La musique adoucit les moeurs, et le sport fédère autour de ses valeurs. Il paraît. Les Jeux de la francophonie 2013, VIIe édition (et seconde organisée sur le sol français) d'une compétition sportive et culturelle censée depuis 1989 exacerber le meilleur de la francophonie, s'est pourtant ouverte au son d'une vive polémique et s'est refermée dimanche 15 septembre sur un air de cacophonie.

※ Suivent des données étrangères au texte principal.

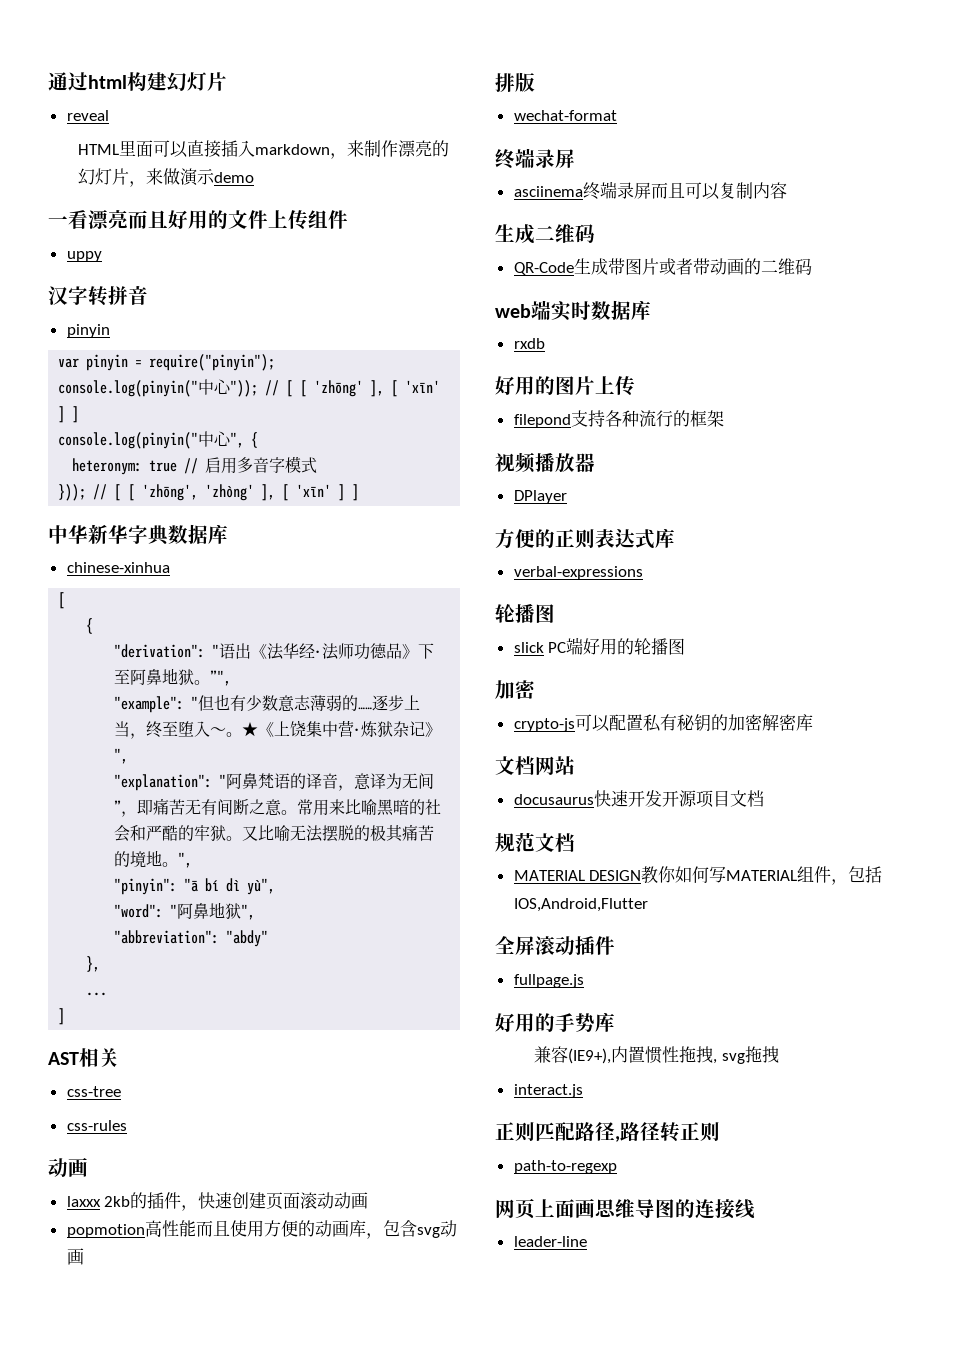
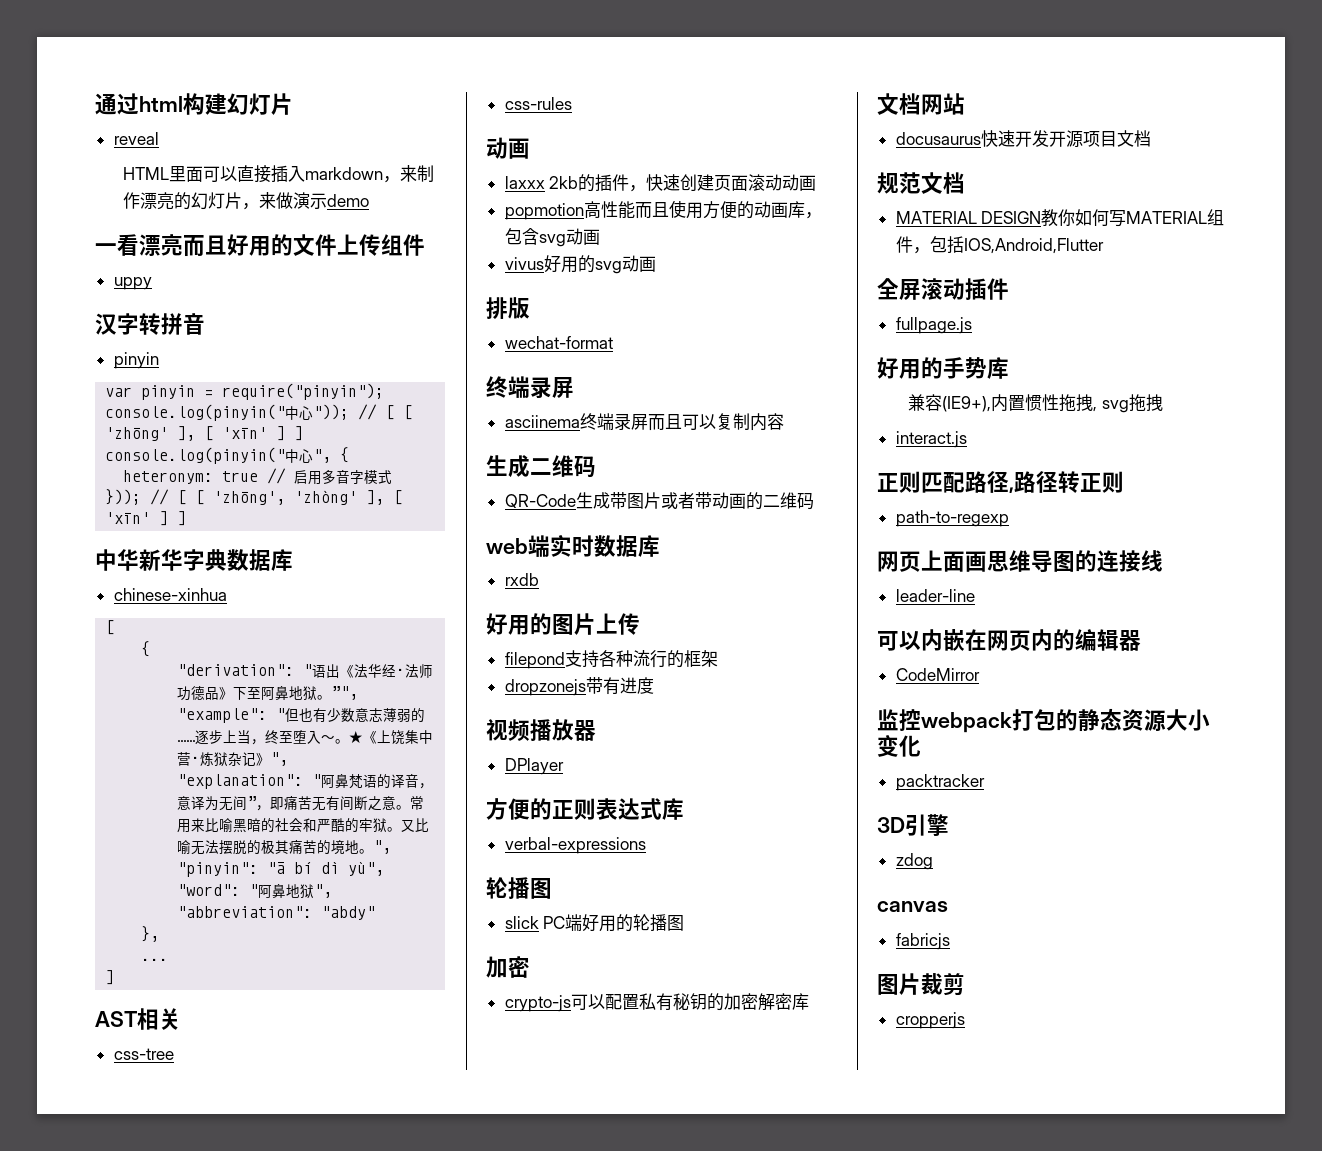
(84, 1256) none -> [504,255,656,274] // vivus好用的svg动画
(724, 418) none -> [504,677,654,696] // dropzonejs带有进度
(587, 1241) none -> [877,629,1141,651] [895,668,980,681] [877,708,1210,733] [877,735,921,757] [895,774,985,791] [877,814,949,836] [895,853,933,870] [877,901,948,912] [895,933,950,950] [877,973,965,996] [895,1012,965,1029] // 可以内嵌在网页内的编辑器 // CodeMirror // 监控webpack打包的静态资源大小变化 // packtracker // 3D引擎 // zdog // canvas // fabricjs // 图片裁剪 // cropperjs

Premier épisode, l'hymne d'ouverture. Choisie par le PS et défendue de manière sensée par la ministre déléguée chargée de la Francophonie Yamina Benguigui, la chanson Banlieusards met le feu aux poudres au lieu de rassembler autour de l'idéal de dépassement qui l'anime. Ferment de discorde bien malgré lui, Kery James, fine lame du rap hexagonal et exemple d'ascension sociale autant que de solidarité (arrivé à la force d'une plume engagée, il s'est signalé par son travail caritatif et associatif), se retrouve projeté au coeur d'une passe d'armes politique. Les élus UMP des Alpes-Maritimes, le député-maire de Nice Christian Estrosi (accessoirement... président du Comité national des Jeux de la francophonie) et le président du conseil général des Alpes-Maritimes Eric Ciotti, s'outragent du choix d'une chanson qu'ils jugent "scandaleuse et inappropriée, incitant à la révolution des banlieues" : "Affirmer qu'il y a deux France, alors que la France est l'hôte de 55 nations et devait montrer son unité, est une faute morale", dénonce le premier ; "Hollande et Benguigui imposent une chanson scandaleuse et inappropriée sur la révolution des banlieues aux Jeux de la francophonie", fustige le second. Lecture tronquée et à contresens d'un titre qui, en fait, appelle de ses voeux une réalité positive faite de progrès et d'élévation, et abat le cliché de l'exclusion des banlieues, notamment par l'apprentissage. "On a coupé une phrase en deux, c'est dommage", a très vite réagi, avec raison, Yamina Benguigui, rétablissant l'intégrité du texte de Kery James : "Ce que la France ne nous donne pas, on va lui prendre, je ne veux pas brûler des voitures mais en construire et en vendre." Elle était déjà, en amont, montée au créneau pour justifier et revendiquer le choix de Banlieusards, une "oeuvre citoyenne" : "Elle met en avant des valeurs comme l'éducation, le travail, l'autonomisation. [Quand Kery James] parle de révolution, c'est de révolution civique", décryptait-elle au besoin.
Déçue de cette "très mauvaise polémique", la ministre déléguée chargée de la Francophonie l'a également été du peu de soutien médiatique reçu par l'événement : "Il n'y a pas eu beaucoup de public et pas de couverture médiatique au point que les jeunes en ont été choqués. Il n'y a que la France qui ne prend pas conscience de l'importance de ces grandes manifestations", a-t-elle déploré. Un engouement médiatique qui ne s'est guère déclenché que pour parler des couacs de ces VIIe Jeux de la francophonie, faisant même de l'ombre à la victoire finale du Congo dans le tournoi de football et à la cérémonie de clôture, à laquelle a assisté le prince Albert II de Monaco (rentré d'Argentine après la 125e session du CIO), au côté de la ministre des Sports, de la Jeunesse, de l'Éducation populaire et de la Vie associative Valérie Fourneyron, de Yamina Benguigui... et de Christian Estrosi.
Organisation artisanale, résultats erronés, horaires de compétition aléatoires, confusions et erreurs en tout genre, sans parler des problèmes de visas des jeunes footballeurs du Congo-Brazzaville arrivés en cours de Jeux mais finalement victorieux ou de la trentaine d'athlètes qui se sont évanouis dans la nature ("Il y avait eu 119 défections à Ottawa" en 2001, aux derniers Jeux de la francophonie dans un "pays du Nord", a noté Yamina Benguigui) : le bilan apparaît très mitigé. Dommage pour l'esprit des Jeux de la francophonie, pour les athlètes, et pour les quelque 1 500 bénévoles qui se sont employés à les accueillir dans de bonnes conditions.